### [Problem description]
An exact copy of the records below is required, and it must contain no pictures.

(Saved entries)
※
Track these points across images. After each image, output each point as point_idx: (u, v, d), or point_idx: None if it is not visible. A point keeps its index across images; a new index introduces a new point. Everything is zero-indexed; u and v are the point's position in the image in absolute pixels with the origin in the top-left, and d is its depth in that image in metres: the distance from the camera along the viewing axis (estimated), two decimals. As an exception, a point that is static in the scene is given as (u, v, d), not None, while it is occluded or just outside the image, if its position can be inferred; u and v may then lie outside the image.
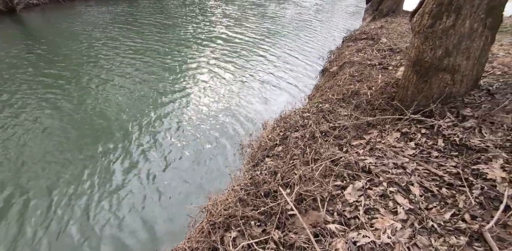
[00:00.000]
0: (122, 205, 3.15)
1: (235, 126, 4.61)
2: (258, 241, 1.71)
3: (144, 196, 3.27)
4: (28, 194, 3.24)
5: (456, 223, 1.63)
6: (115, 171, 3.61)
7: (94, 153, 3.91)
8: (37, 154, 3.82)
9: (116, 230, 2.87)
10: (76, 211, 3.07)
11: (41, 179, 3.44)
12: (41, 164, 3.66)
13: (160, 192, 3.33)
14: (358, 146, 2.56)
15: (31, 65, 6.67)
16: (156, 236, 2.82)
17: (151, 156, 3.89)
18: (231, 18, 11.67)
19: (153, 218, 3.00)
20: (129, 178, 3.51)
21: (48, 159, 3.75)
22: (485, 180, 1.86)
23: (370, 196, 1.91)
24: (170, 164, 3.75)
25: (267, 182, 2.22)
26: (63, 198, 3.22)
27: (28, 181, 3.40)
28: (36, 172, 3.54)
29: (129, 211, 3.07)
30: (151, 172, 3.61)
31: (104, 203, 3.17)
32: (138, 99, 5.28)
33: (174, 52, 7.83)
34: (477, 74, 2.62)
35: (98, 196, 3.25)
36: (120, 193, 3.30)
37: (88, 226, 2.90)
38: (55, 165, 3.66)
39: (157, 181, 3.48)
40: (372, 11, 8.88)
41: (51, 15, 11.71)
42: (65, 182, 3.43)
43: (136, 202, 3.19)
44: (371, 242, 1.58)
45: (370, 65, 4.63)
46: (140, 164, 3.74)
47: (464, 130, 2.32)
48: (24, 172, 3.53)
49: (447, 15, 2.34)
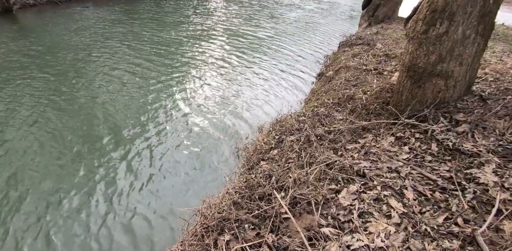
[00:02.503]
0: (113, 206, 3.10)
1: (231, 128, 4.60)
2: (251, 245, 1.70)
3: (136, 197, 3.23)
4: (18, 189, 3.19)
5: (449, 226, 1.64)
6: (106, 172, 3.56)
7: (85, 151, 3.86)
8: (32, 150, 3.77)
9: (107, 233, 2.82)
10: (65, 211, 3.02)
11: (32, 176, 3.38)
12: (36, 162, 3.61)
13: (153, 194, 3.29)
14: (353, 150, 2.57)
15: (27, 65, 6.61)
16: (149, 239, 2.77)
17: (144, 157, 3.85)
18: (226, 24, 11.74)
19: (145, 220, 2.96)
20: (121, 180, 3.46)
21: (42, 157, 3.70)
22: (477, 184, 1.88)
23: (364, 200, 1.91)
24: (164, 166, 3.72)
25: (262, 185, 2.21)
26: (52, 196, 3.16)
27: (18, 177, 3.35)
28: (30, 169, 3.49)
29: (121, 213, 3.02)
30: (144, 174, 3.57)
31: (93, 204, 3.12)
32: (133, 100, 5.25)
33: (170, 53, 7.83)
34: (469, 80, 2.66)
35: (86, 197, 3.20)
36: (111, 195, 3.25)
37: (76, 228, 2.85)
38: (44, 163, 3.61)
39: (150, 183, 3.44)
40: (368, 17, 9.01)
41: (47, 15, 11.65)
42: (54, 181, 3.37)
43: (129, 203, 3.14)
44: (364, 245, 1.57)
45: (366, 70, 4.68)
46: (133, 165, 3.70)
47: (457, 135, 2.34)
48: (18, 167, 3.48)
49: (440, 22, 2.39)
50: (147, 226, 2.91)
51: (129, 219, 2.98)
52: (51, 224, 2.89)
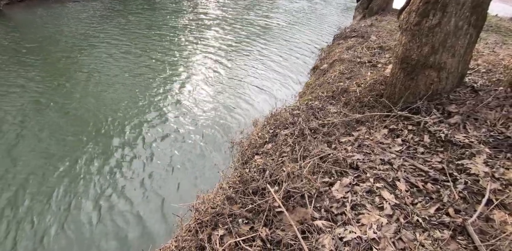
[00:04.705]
0: (109, 203, 3.10)
1: (226, 124, 4.58)
2: (245, 239, 1.70)
3: (131, 194, 3.22)
4: (12, 187, 3.16)
5: (441, 217, 1.65)
6: (100, 168, 3.54)
7: (81, 148, 3.82)
8: (29, 149, 3.72)
9: (102, 229, 2.82)
10: (59, 207, 3.00)
11: (28, 175, 3.35)
12: (32, 159, 3.58)
13: (147, 190, 3.28)
14: (347, 143, 2.57)
15: (15, 62, 6.47)
16: (144, 235, 2.78)
17: (139, 153, 3.83)
18: (223, 17, 11.57)
19: (140, 216, 2.96)
20: (115, 176, 3.45)
21: (38, 154, 3.66)
22: (468, 174, 1.90)
23: (357, 192, 1.92)
24: (159, 162, 3.70)
25: (256, 179, 2.21)
26: (47, 193, 3.14)
27: (16, 175, 3.31)
28: (26, 167, 3.45)
29: (115, 210, 3.02)
30: (139, 170, 3.55)
31: (88, 201, 3.10)
32: (126, 97, 5.18)
33: (162, 47, 7.72)
34: (462, 72, 2.66)
35: (81, 193, 3.19)
36: (106, 190, 3.24)
37: (71, 225, 2.84)
38: (43, 159, 3.57)
39: (145, 179, 3.43)
40: (362, 9, 8.94)
41: (35, 11, 11.36)
42: (48, 177, 3.34)
43: (123, 200, 3.14)
44: (357, 237, 1.59)
45: (360, 63, 4.66)
46: (128, 162, 3.68)
47: (449, 126, 2.35)
48: (14, 166, 3.44)
49: (433, 13, 2.37)
50: (141, 223, 2.91)
51: (124, 215, 2.98)
52: (42, 221, 2.88)
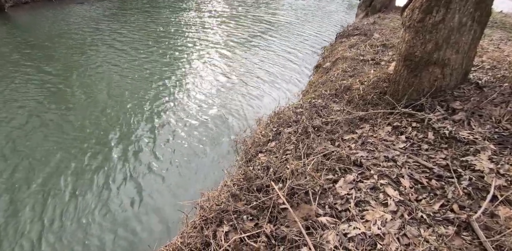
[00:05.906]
0: (114, 200, 3.13)
1: (230, 122, 4.60)
2: (250, 235, 1.72)
3: (137, 192, 3.25)
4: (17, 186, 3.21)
5: (445, 213, 1.65)
6: (105, 166, 3.58)
7: (85, 147, 3.87)
8: (33, 147, 3.78)
9: (109, 226, 2.85)
10: (65, 206, 3.04)
11: (35, 173, 3.40)
12: (37, 157, 3.64)
13: (153, 188, 3.31)
14: (350, 140, 2.57)
15: (20, 63, 6.55)
16: (150, 231, 2.81)
17: (144, 152, 3.87)
18: (225, 16, 11.59)
19: (146, 214, 2.99)
20: (121, 174, 3.48)
21: (42, 153, 3.72)
22: (473, 171, 1.89)
23: (361, 189, 1.93)
24: (164, 160, 3.73)
25: (260, 177, 2.22)
26: (53, 192, 3.19)
27: (21, 174, 3.37)
28: (31, 165, 3.51)
29: (121, 207, 3.06)
30: (144, 168, 3.58)
31: (94, 198, 3.14)
32: (131, 96, 5.23)
33: (167, 47, 7.75)
34: (466, 68, 2.65)
35: (88, 191, 3.23)
36: (112, 188, 3.28)
37: (78, 222, 2.88)
38: (46, 159, 3.62)
39: (150, 177, 3.47)
40: (365, 7, 8.90)
41: (40, 13, 11.48)
42: (53, 177, 3.39)
43: (129, 198, 3.17)
44: (361, 233, 1.60)
45: (363, 61, 4.65)
46: (133, 160, 3.71)
47: (453, 123, 2.35)
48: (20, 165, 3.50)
49: (437, 10, 2.36)
50: (147, 220, 2.94)
51: (130, 213, 3.01)
52: (46, 216, 2.93)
※
### [Exercise output]
Track these points across images. After each image, output each point as point_idx: (u, v, d), or point_idx: None if it is not visible. A point keeps its index across images; a new index introduces a new point. Everything is zero-indexed; u and v are the point's position in the image in absolute pixels with the origin in the top-left, and d is its depth in that image in metres: the distance from the camera along the viewing axis (estimated), two decimals. As an exception, a point that is static in the scene is given as (u, v, d), not None, while it is occluded or just outside the image, if its position can be inferred; u and v may then lie outside the image.
[00:00.000]
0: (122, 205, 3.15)
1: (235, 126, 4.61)
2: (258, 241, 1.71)
3: (144, 196, 3.27)
4: (28, 194, 3.24)
5: (456, 223, 1.63)
6: (115, 171, 3.61)
7: (94, 153, 3.91)
8: (37, 154, 3.82)
9: (116, 230, 2.87)
10: (76, 211, 3.07)
11: (41, 179, 3.44)
12: (41, 164, 3.66)
13: (160, 192, 3.33)
14: (358, 146, 2.56)
15: (31, 65, 6.67)
16: (156, 236, 2.82)
17: (151, 156, 3.89)
18: (231, 18, 11.67)
19: (153, 218, 3.00)
20: (129, 178, 3.51)
21: (48, 159, 3.75)
22: (485, 180, 1.86)
23: (370, 196, 1.91)
24: (170, 164, 3.75)
25: (267, 182, 2.22)
26: (63, 198, 3.22)
27: (28, 181, 3.40)
28: (36, 172, 3.54)
29: (129, 211, 3.07)
30: (151, 172, 3.61)
31: (104, 203, 3.17)
32: (138, 99, 5.28)
33: (174, 52, 7.83)
34: (477, 74, 2.62)
35: (98, 196, 3.25)
36: (120, 193, 3.30)
37: (88, 226, 2.90)
38: (55, 165, 3.66)
39: (157, 181, 3.48)
40: (372, 11, 8.88)
41: (51, 15, 11.71)
42: (65, 182, 3.43)
43: (136, 202, 3.19)
44: (371, 242, 1.58)
45: (370, 65, 4.63)
46: (140, 164, 3.74)
47: (464, 130, 2.32)
48: (24, 172, 3.53)
49: (447, 15, 2.34)
[00:02.503]
0: (113, 206, 3.10)
1: (231, 128, 4.60)
2: (251, 245, 1.70)
3: (136, 197, 3.23)
4: (18, 189, 3.19)
5: (449, 226, 1.64)
6: (106, 172, 3.56)
7: (85, 151, 3.86)
8: (32, 150, 3.77)
9: (107, 233, 2.82)
10: (65, 211, 3.02)
11: (32, 176, 3.38)
12: (36, 162, 3.61)
13: (153, 194, 3.29)
14: (353, 150, 2.57)
15: (27, 65, 6.61)
16: (149, 239, 2.77)
17: (144, 157, 3.85)
18: (226, 24, 11.74)
19: (145, 220, 2.96)
20: (121, 180, 3.46)
21: (42, 157, 3.70)
22: (477, 184, 1.88)
23: (364, 200, 1.91)
24: (164, 166, 3.72)
25: (262, 185, 2.21)
26: (52, 196, 3.16)
27: (18, 177, 3.35)
28: (30, 169, 3.49)
29: (121, 213, 3.02)
30: (144, 174, 3.57)
31: (93, 204, 3.12)
32: (133, 100, 5.25)
33: (170, 53, 7.83)
34: (469, 80, 2.66)
35: (86, 197, 3.20)
36: (111, 195, 3.25)
37: (76, 228, 2.85)
38: (44, 163, 3.61)
39: (150, 183, 3.44)
40: (368, 17, 9.01)
41: (47, 15, 11.65)
42: (54, 181, 3.37)
43: (129, 203, 3.14)
44: (364, 245, 1.57)
45: (366, 70, 4.68)
46: (133, 165, 3.70)
47: (457, 135, 2.34)
48: (18, 167, 3.48)
49: (440, 22, 2.39)
50: (147, 226, 2.91)
51: (129, 219, 2.98)
52: (51, 224, 2.89)
[00:04.705]
0: (109, 203, 3.10)
1: (226, 124, 4.58)
2: (245, 239, 1.70)
3: (131, 194, 3.22)
4: (12, 187, 3.16)
5: (441, 217, 1.65)
6: (100, 168, 3.54)
7: (81, 148, 3.82)
8: (29, 149, 3.72)
9: (102, 229, 2.82)
10: (59, 207, 3.00)
11: (28, 175, 3.35)
12: (32, 159, 3.58)
13: (147, 190, 3.28)
14: (347, 143, 2.57)
15: (15, 62, 6.47)
16: (144, 235, 2.78)
17: (139, 153, 3.83)
18: (223, 17, 11.57)
19: (140, 216, 2.96)
20: (115, 176, 3.45)
21: (38, 154, 3.66)
22: (468, 174, 1.90)
23: (357, 192, 1.92)
24: (159, 162, 3.70)
25: (256, 179, 2.21)
26: (47, 193, 3.14)
27: (16, 175, 3.31)
28: (26, 167, 3.45)
29: (115, 210, 3.02)
30: (139, 170, 3.55)
31: (88, 201, 3.10)
32: (126, 97, 5.18)
33: (162, 47, 7.72)
34: (462, 72, 2.66)
35: (81, 193, 3.19)
36: (106, 190, 3.24)
37: (71, 225, 2.84)
38: (43, 159, 3.57)
39: (145, 179, 3.43)
40: (362, 9, 8.94)
41: (35, 11, 11.36)
42: (48, 177, 3.34)
43: (123, 200, 3.14)
44: (357, 237, 1.59)
45: (360, 63, 4.66)
46: (128, 162, 3.68)
47: (449, 126, 2.35)
48: (14, 166, 3.44)
49: (433, 13, 2.37)
50: (141, 223, 2.91)
51: (124, 215, 2.98)
52: (42, 221, 2.88)
[00:05.906]
0: (114, 200, 3.13)
1: (230, 122, 4.60)
2: (250, 235, 1.72)
3: (137, 192, 3.25)
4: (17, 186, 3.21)
5: (445, 213, 1.65)
6: (105, 166, 3.58)
7: (85, 147, 3.87)
8: (33, 147, 3.78)
9: (109, 226, 2.85)
10: (65, 206, 3.04)
11: (35, 173, 3.40)
12: (37, 157, 3.64)
13: (153, 188, 3.31)
14: (350, 140, 2.57)
15: (20, 63, 6.55)
16: (150, 231, 2.81)
17: (144, 152, 3.87)
18: (225, 16, 11.59)
19: (146, 214, 2.99)
20: (121, 174, 3.48)
21: (42, 153, 3.72)
22: (473, 171, 1.89)
23: (361, 189, 1.93)
24: (164, 160, 3.73)
25: (260, 177, 2.22)
26: (53, 192, 3.19)
27: (21, 174, 3.37)
28: (31, 165, 3.51)
29: (121, 207, 3.06)
30: (144, 168, 3.58)
31: (94, 198, 3.14)
32: (131, 96, 5.23)
33: (167, 47, 7.75)
34: (466, 68, 2.65)
35: (88, 191, 3.23)
36: (112, 188, 3.28)
37: (78, 222, 2.88)
38: (46, 159, 3.62)
39: (150, 177, 3.47)
40: (365, 7, 8.90)
41: (40, 13, 11.48)
42: (53, 177, 3.39)
43: (129, 198, 3.17)
44: (361, 233, 1.60)
45: (363, 61, 4.65)
46: (133, 160, 3.71)
47: (453, 123, 2.35)
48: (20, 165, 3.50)
49: (437, 10, 2.36)
50: (147, 220, 2.94)
51: (130, 213, 3.01)
52: (46, 216, 2.93)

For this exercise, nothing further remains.